Transcribed page contents:
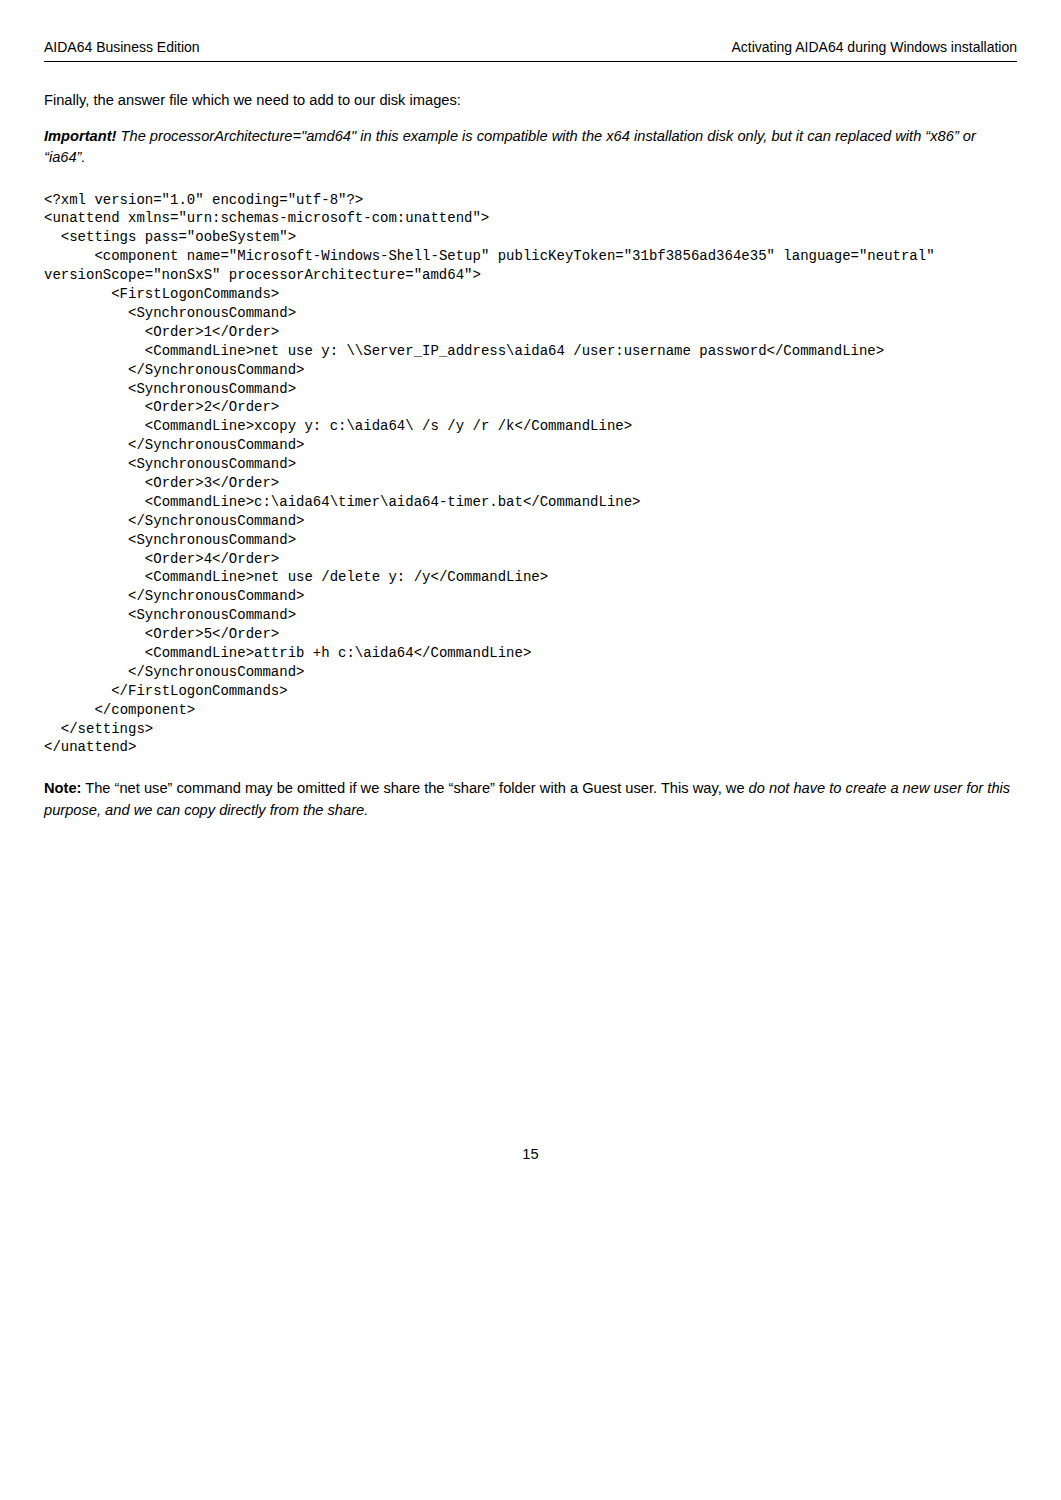AIDA64 Business Edition
Activating AIDA64 during Windows installation
Finally, the answer file which we need to add to our disk images:
Important! The processorArchitecture="amd64" in this example is compatible with the x64 installation disk only, but it can replaced with “x86” or “ia64”.
<?xml version="1.0" encoding="utf-8"?>
<unattend xmlns="urn:schemas-microsoft-com:unattend">
  <settings pass="oobeSystem">
      <component name="Microsoft-Windows-Shell-Setup" publicKeyToken="31bf3856ad364e35" language="neutral" versionScope="nonSxS" processorArchitecture="amd64">
        <FirstLogonCommands>
          <SynchronousCommand>
            <Order>1</Order>
            <CommandLine>net use y: \\Server_IP_address\aida64 /user:username password</CommandLine>
          </SynchronousCommand>
          <SynchronousCommand>
            <Order>2</Order>
            <CommandLine>xcopy y: c:\aida64\ /s /y /r /k</CommandLine>
          </SynchronousCommand>
          <SynchronousCommand>
            <Order>3</Order>
            <CommandLine>c:\aida64\timer\aida64-timer.bat</CommandLine>
          </SynchronousCommand>
          <SynchronousCommand>
            <Order>4</Order>
            <CommandLine>net use /delete y: /y</CommandLine>
          </SynchronousCommand>
          <SynchronousCommand>
            <Order>5</Order>
            <CommandLine>attrib +h c:\aida64</CommandLine>
          </SynchronousCommand>
        </FirstLogonCommands>
      </component>
  </settings>
</unattend>
Note: The “net use” command may be omitted if we share the “share” folder with a Guest user. This way, we do not have to create a new user for this purpose, and we can copy directly from the share.
15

### What the task asks
From the line containing "</settings>" to the last line of the data above, copy each line exactly and add nothing.

### Result of this task
  </settings>
</unattend>
Note: The “net use” command may be omitted if we share the “share” folder with a Guest user. This way, we do not have to create a new user for this purpose, and we can copy directly from the share.
15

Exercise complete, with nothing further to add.